:: Goal of the exercise ::
All lines holding the string "malignant" should be copied from the data below.

:: Supplied data ::
──────────────────────────────

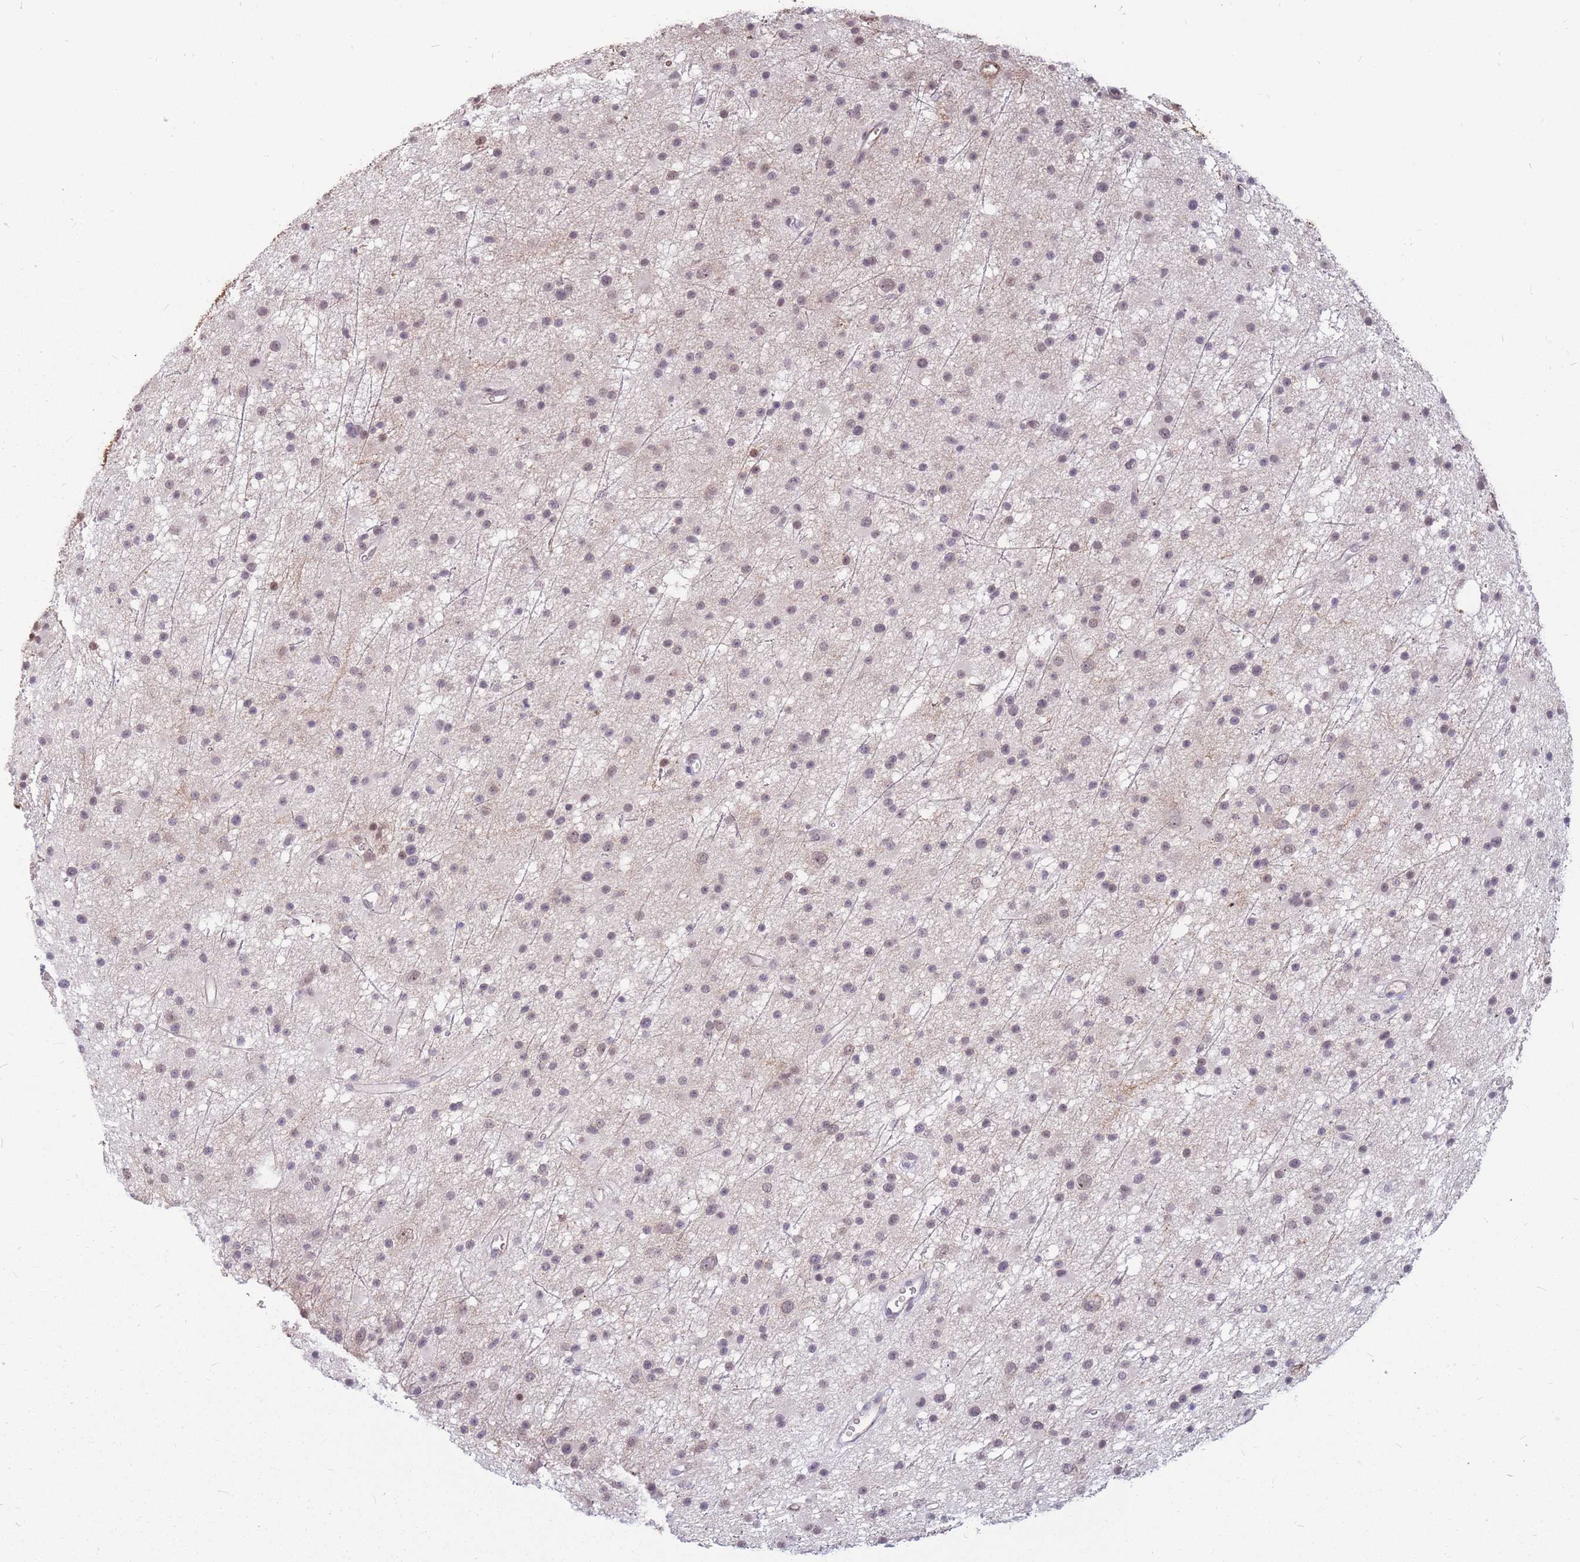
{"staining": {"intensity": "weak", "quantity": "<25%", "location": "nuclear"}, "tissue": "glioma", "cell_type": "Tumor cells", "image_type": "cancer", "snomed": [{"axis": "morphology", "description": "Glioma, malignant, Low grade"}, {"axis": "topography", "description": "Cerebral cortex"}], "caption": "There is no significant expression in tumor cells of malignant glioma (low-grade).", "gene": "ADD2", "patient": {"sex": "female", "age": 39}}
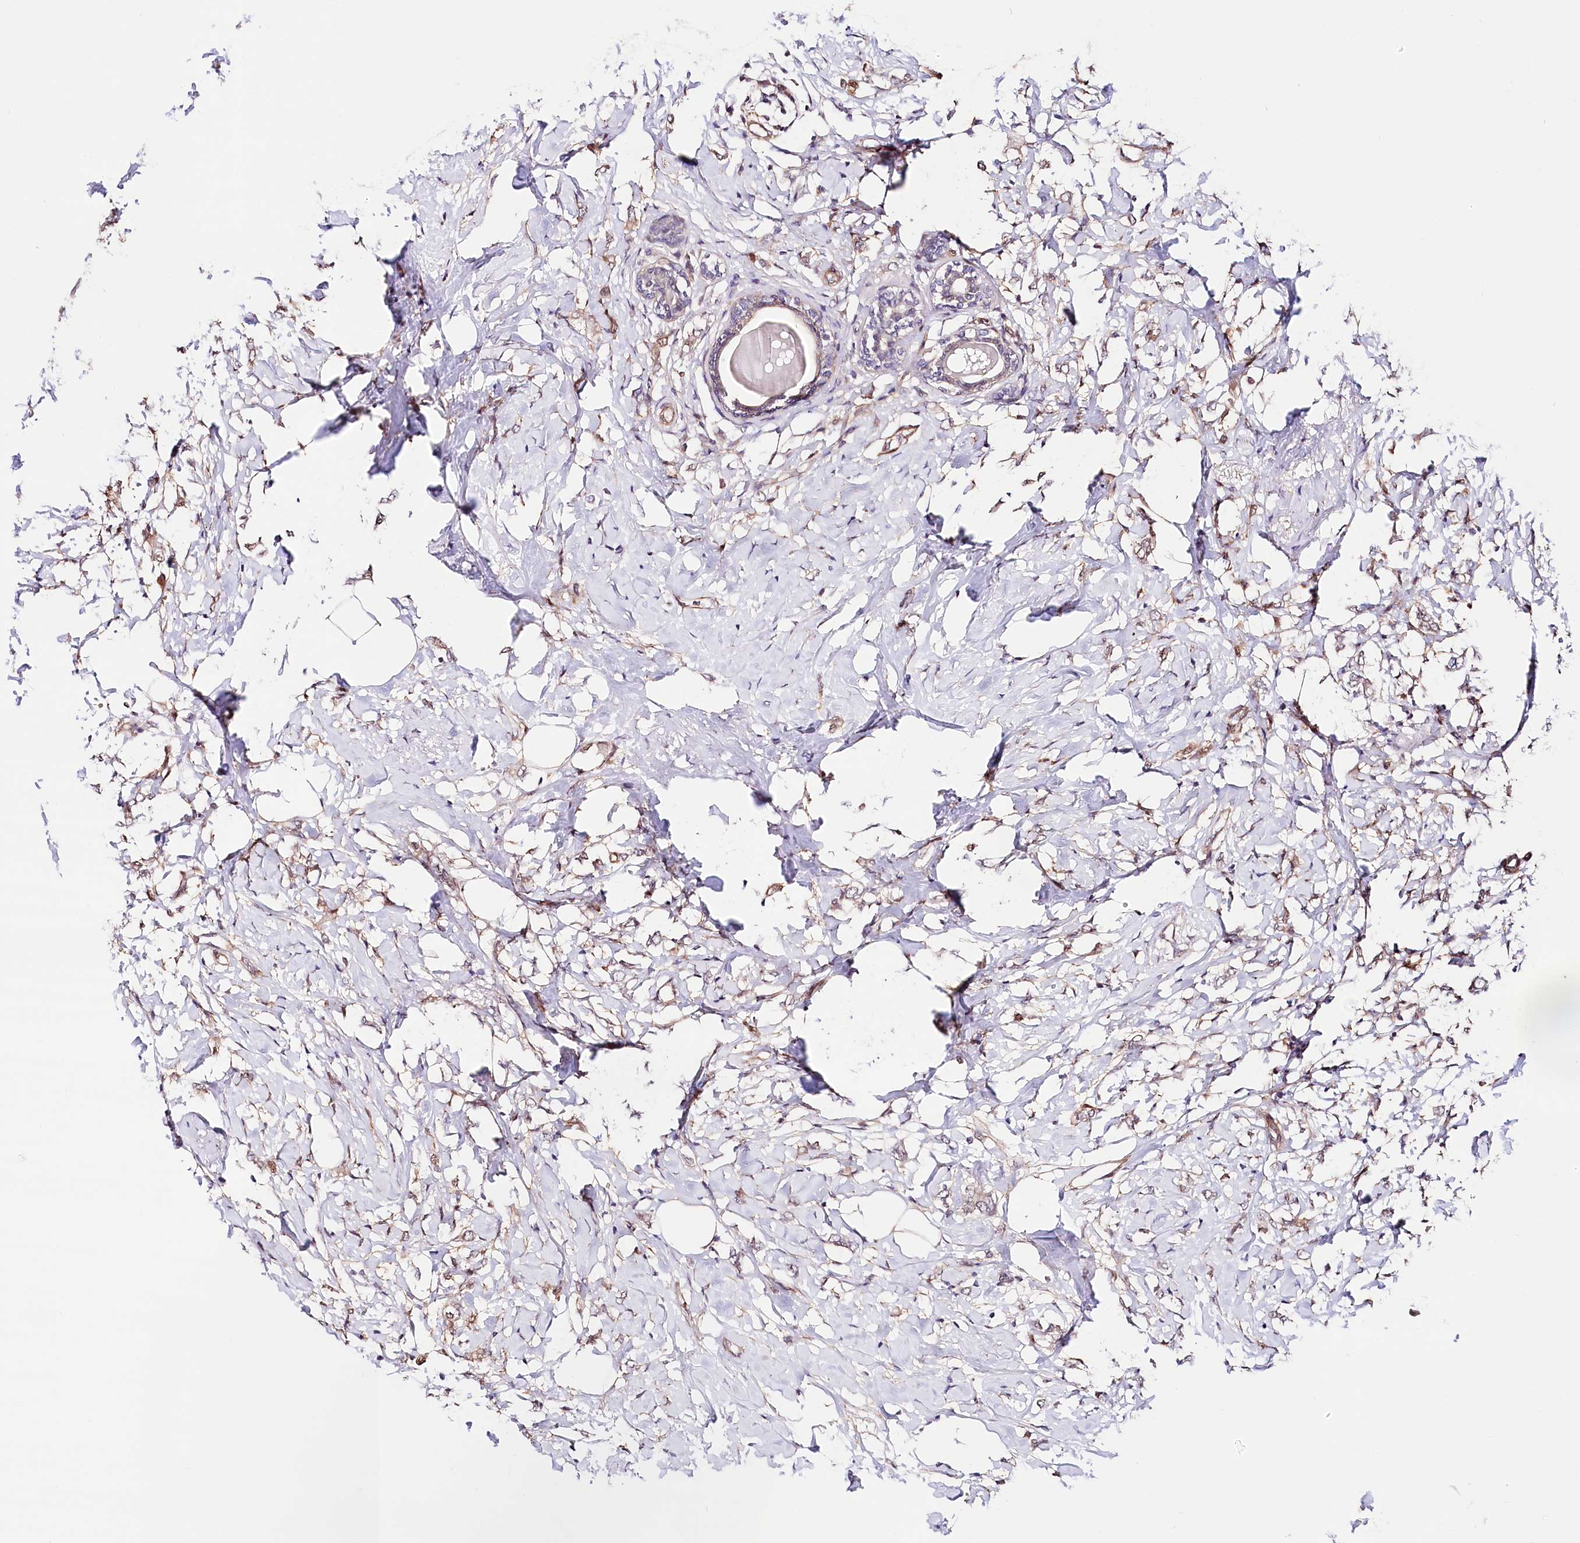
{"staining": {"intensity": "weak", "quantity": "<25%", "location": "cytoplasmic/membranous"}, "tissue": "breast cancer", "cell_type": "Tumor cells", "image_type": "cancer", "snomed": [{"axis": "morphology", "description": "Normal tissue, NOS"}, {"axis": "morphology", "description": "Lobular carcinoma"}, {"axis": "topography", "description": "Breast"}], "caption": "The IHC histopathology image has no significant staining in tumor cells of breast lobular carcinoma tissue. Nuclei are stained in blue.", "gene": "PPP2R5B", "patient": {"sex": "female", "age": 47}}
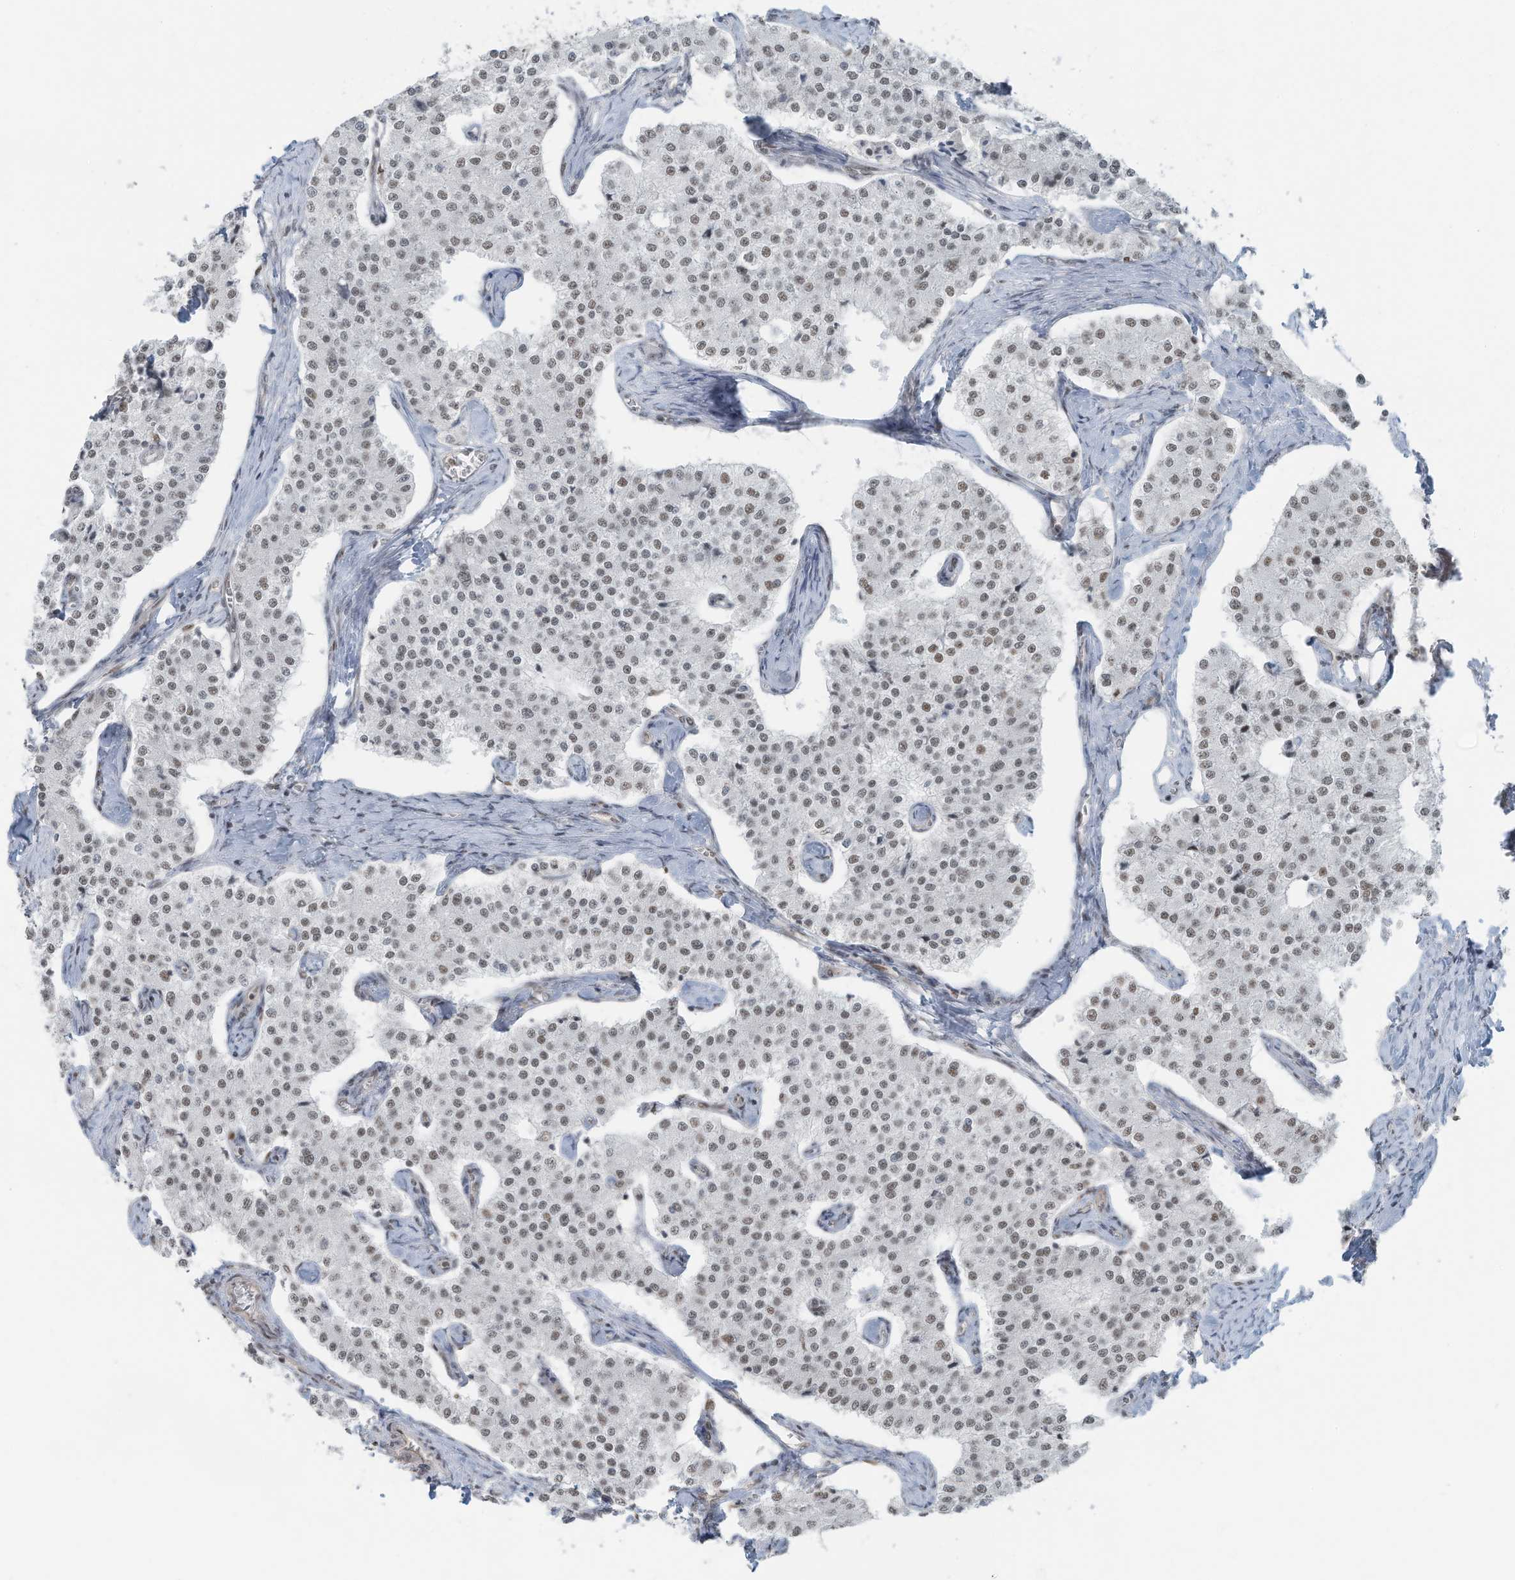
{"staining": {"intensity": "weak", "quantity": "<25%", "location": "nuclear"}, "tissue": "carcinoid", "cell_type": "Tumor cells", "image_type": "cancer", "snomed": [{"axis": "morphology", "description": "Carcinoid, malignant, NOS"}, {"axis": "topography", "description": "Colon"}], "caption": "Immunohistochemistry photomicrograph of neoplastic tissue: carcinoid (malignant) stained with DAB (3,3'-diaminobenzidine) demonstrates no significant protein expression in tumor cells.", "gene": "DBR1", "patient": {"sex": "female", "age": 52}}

──────────────────────────────

:: Finished task ::
{"staining": {"intensity": "weak", "quantity": "<25%", "location": "nuclear"}, "tissue": "glioma", "cell_type": "Tumor cells", "image_type": "cancer", "snomed": [{"axis": "morphology", "description": "Glioma, malignant, Low grade"}, {"axis": "topography", "description": "Cerebral cortex"}], "caption": "There is no significant expression in tumor cells of malignant glioma (low-grade).", "gene": "ADD2", "patient": {"sex": "female", "age": 39}}
{"staining": {"intensity": "weak", "quantity": "<25%", "location": "nuclear"}, "tissue": "carcinoid", "cell_type": "Tumor cells", "image_type": "cancer", "snomed": [{"axis": "morphology", "description": "Carcinoid, malignant, NOS"}, {"axis": "topography", "description": "Colon"}], "caption": "Immunohistochemistry photomicrograph of neoplastic tissue: carcinoid (malignant) stained with DAB (3,3'-diaminobenzidine) demonstrates no significant protein expression in tumor cells.", "gene": "DBR1", "patient": {"sex": "female", "age": 52}}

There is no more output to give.